It seems like the perfect situation for anyone who wants to afford a nice home or duplex and has some space to themselves, but you should make sure you know what you’re getting into. We mentioned how ownership could change in the blink of an eye, but there are a few other things you need to consider that might make you change your mind about co-ownership.
Figure out who you are buying with
This one seems pretty obvious, but even the closest roommates can have issues you haven’t discovered yet. You need to have a serious discussion about the co-ownership situation with your potential co-buyer before you even consider signing any papers. While they might be trustworthy and fun to be around, their financial history is what the banks will be looking at.

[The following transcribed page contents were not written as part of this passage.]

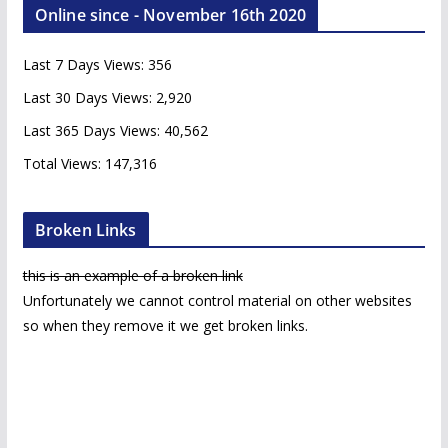
Online since - November 16th 2020
h
i
Last 7 Days Views:
356
v
e
Last 30 Days Views:
2,920
s
Last 365 Days Views:
40,562
Total Views:
147,316
Broken Links
this is an example of a broken link
Unfortunately we cannot control material on other websites
so when they remove it we get broken links.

Talk to the person (or people) about their financial history and try to see how transparent they are about their current finances. You don’t need to ask how much is in their wallet, but you should ask if they have had any credit problems, large unpaid loans, or significant financial issues that might come up when it comes to a loan. You should be just as transparent about your status so you both feel comfortable signing a mortgage together.
Get it all in writing
Co-ownership will likely involve plenty of paperwork on both sides to make sure everything is agreed upon before the ownership is turned over. This process can be lengthy, but you can take this time to figure out the rest of the situation that might not be on paper. It might be challenging to sit down and discuss chores with another adult, but many co-ownerships falter due to miscommunication about expectations. Talk to the co-owner about expectations when it comes to making payments and keeping the property maintained.

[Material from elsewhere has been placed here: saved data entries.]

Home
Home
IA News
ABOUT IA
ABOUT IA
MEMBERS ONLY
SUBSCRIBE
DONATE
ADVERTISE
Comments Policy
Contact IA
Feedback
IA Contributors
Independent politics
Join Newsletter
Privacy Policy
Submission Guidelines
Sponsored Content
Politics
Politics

It might seem like a silly idea, but you should put your agreements in writing as much as you can, especially if it involves money. If your co-owner has a financial emergency and needs you to cover them for a while, you need to get that in writing. It sounds like an awkward conversation, but a simple repayment contract holds up in plenty of courts, and it can save you if the relationship turns sour.

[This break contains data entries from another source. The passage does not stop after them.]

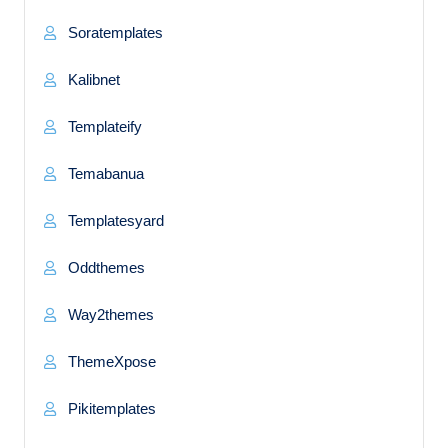
Soratemplates
Kalibnet
Templateify
Temabanua
Templatesyard
Oddthemes
Way2themes
ThemeXpose
Pikitemplates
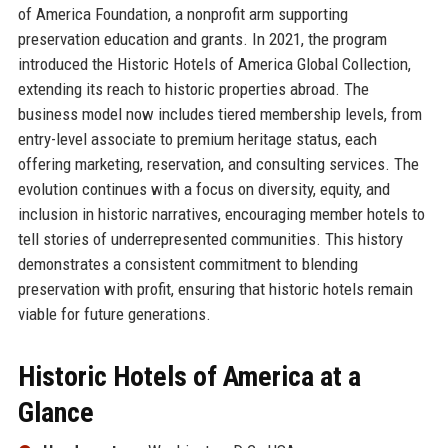
of America Foundation, a nonprofit arm supporting
preservation education and grants. In 2021, the program
introduced the Historic Hotels of America Global Collection,
extending its reach to historic properties abroad. The
business model now includes tiered membership levels, from
entry-level associate to premium heritage status, each
offering marketing, reservation, and consulting services. The
evolution continues with a focus on diversity, equity, and
inclusion in historic narratives, encouraging member hotels to
tell stories of underrepresented communities. This history
demonstrates a consistent commitment to blending
preservation with profit, ensuring that historic hotels remain
viable for future generations.
Historic Hotels of America at a
Glance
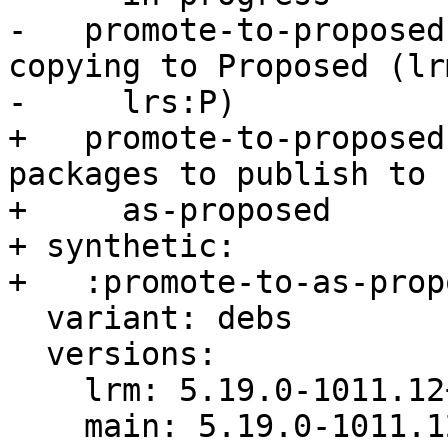
-   promote-to-proposed
copying to Proposed (lrm
-     lrs:P)

+   promote-to-proposed
packages to publish to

What happens if one person backs out?
Co-ownership has so many great benefits for both parties, but if one of them decides to move out, it can become a bit of a headache. Typically, you can remove one person from the mortgage if the other decides to buy them out, but this will involve refinancing on new income. If the bank doesn’t approve of a lowered income, then they won’t refinance you, and you’ll be stuck without a mortgage.
This will also affect both of your credit scores, and a poor credit score is usually one of the reasons people move in with each other in the first place. That’s why it is so important to work out all of the financial details beforehand and have a backup plan in place in case one of you decides you want out of the mortgage.
Keep in mind that any close relationship can become strained when money gets involved, and this is a long-term commitment that both parties need to fully understand. You need to do thorough research into what the legalities are in your area and talk to a financial advisor about what your plan will be. Co-owning a property can be fantastic for both parties if everyone agrees on what the payment arrangements will be and follows through but a nightmare if you don’t, so make sure you know what you’re getting into before you buy.